• **Study questions**:
• 1. List the four compass directions in which, according to the excerpt, the cocktail sticks are pushed into the Christingle orange.
• 2. Return the passage of the excerpt from "I've heard too" to "less worthy properties.", copied word for word.
• 3. According to the excerpt, in what year was The Rock And Roll Waltz a No 1 for Kay Starr?

At Christmas 1747, Bishop Johannes de Watteville, in the German town of Marienborn, created a symbol to express the message of Advent.
His Christingle consists of an orange representing the world, tied around with a red ribbon to represent the blood of Christ. Dried fruit and sweets are skewered on four cocktail sticks squeezed into the orange in the directions north, south, east and west to show the Christian message goes all around the world.
On top of the orange is a lighted candle to illustrate the light of the world from heaven.
Apart from the Moravian faith, where the bishop's idea became popular, the custom spread to other denominations in the UK.
In Northern Ireland, it has been used as a way to get the different denominations together.
Heavens preserve us from Old Nick
I hope you've picked all the blackberries you need for the Christmas jam. You see, it's supposed to be unlucky to gather the berries after Old Michaelmas Day, which fell on October 11.
Every year at this time, I take it upon myself to warn jam-makers to shun the blackberry after this date.
You see, there is a folksy yarn that claims Satan cursed the fruit because when he was cast out of Heaven on the first Michaelmas Day he fell into a blackberry bush.
Since then, he has spoilt the berry on every anniversary by scorching it with his breath. Whoever gathers blackberries after that date will have bad luck.
So, whether you take the old yarn seriously or not, it would be wise to stay away from blackberry picking just in case.
Anyway, good jam-makers don't usually pick blackberries in late October.
Not because they are afraid of the Devil, but because that late in the season the berries have lost their goodness.
Once upon a time, when the berries were in season, I spent a whole afternoon picking them in a quiet meadow and filling two buckets with the fruit.
My footnote on the heroic police officers of the Troubles
The trouble with books like A Force Like No Other (Blackstaff £9.99) by ex-cop Colin Breen, about the RUC personnel who policed the Troubles, has to be the officers who are inadvertently left out of the pages.
Breen couldn't be expected to list every story of heroism by his colleagues. I have one to add.
I was attacked by a mob during a riot in the centre of Belfast, knocked down and kicked. Then suddenly a senior officer waded into the crowd, not caring about his own safety, and somehow dragged me away.
I was taken to hospital by photographer Stanley Matchett with minor injuries including a badly bruised ankle, but not before two men in clerical collars admonished me for being there at all, even though I was a journalist.
Joke song about a rock 'n' roll waltz turned Kay into a big star
Was there ever a hit song telling the story of a married couple trying to waltz in rock 'n' roll time, somebody was asking on a BBC Radio 2 programme?
The answer is yes. The Rock And Roll Waltz was a No 1 for American singer Kay Starr way back in 1956.
She was from Oklahoma and the first anniversary of her death at 94 will be commemorated on November 3.
The ballad, which topped the UK charts 60-plus years ago, tells the tale of a teenager coming home early from a date to catch her mum and dad dancing in the kitchen to the strains of her record player.
The lyrics tell of the parents trying to step out a waltz to the beat of a rock 'n' roll tune.
I met Kay, who had another big hit with The Wheel of Fortune, 25 years ago in Chicago.
Something smells fishy about wonders and woes of parsley
There's an old tradition that parsley was once an antidote to poison and to this day the presence of parsley on a dinner plate is apparently a sign of good faith.
But there is another curious property associated with this plant.
According to a tale dating back many years, if a drinking glass is rinsed in water that has been used to wash parsley it will break into pieces the moment that pressure is applied to it.
I need hardly add that if you want to test the truth of this be sure to use a cheap glass.
I've heard too that if the fish in your pond are sick toss a sprig of parsley in and they will be restored to good health.
But some believe the herb, brought to England by the Romans, has less worthy properties.
One superstition has it that bad luck will follow you if it is transplanted from your old home to your new abode.

• **Available data**:
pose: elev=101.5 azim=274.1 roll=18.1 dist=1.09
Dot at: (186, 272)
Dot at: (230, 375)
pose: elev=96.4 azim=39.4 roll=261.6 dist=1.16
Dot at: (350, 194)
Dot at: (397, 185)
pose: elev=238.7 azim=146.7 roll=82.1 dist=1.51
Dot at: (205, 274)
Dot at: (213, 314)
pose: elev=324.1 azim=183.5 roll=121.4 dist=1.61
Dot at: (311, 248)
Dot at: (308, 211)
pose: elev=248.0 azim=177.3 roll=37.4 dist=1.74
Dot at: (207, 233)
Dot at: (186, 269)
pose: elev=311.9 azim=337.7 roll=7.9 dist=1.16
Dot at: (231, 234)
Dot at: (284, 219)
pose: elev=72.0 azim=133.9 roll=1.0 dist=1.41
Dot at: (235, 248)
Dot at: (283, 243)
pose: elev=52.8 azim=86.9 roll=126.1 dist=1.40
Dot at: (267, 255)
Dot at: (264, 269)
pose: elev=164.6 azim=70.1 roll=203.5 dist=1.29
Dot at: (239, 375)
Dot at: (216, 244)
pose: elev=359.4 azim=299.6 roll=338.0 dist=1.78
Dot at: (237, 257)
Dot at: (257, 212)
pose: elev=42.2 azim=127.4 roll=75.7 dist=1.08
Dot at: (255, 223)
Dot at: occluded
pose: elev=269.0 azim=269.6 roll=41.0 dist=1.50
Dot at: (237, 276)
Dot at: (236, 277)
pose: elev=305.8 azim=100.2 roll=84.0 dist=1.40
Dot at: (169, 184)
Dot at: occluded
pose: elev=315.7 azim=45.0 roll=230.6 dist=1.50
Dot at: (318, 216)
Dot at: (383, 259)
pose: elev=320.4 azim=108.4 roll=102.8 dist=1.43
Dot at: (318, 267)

• **Answers for the tasks**:
• 1. North, south, east and west.

• 2.
I've heard too that if the fish in your pond are sick toss a sprig of parsley in and they will be restored to good health.
But some believe the herb, brought to England by the Romans, has less worthy properties.

• 3. 1956.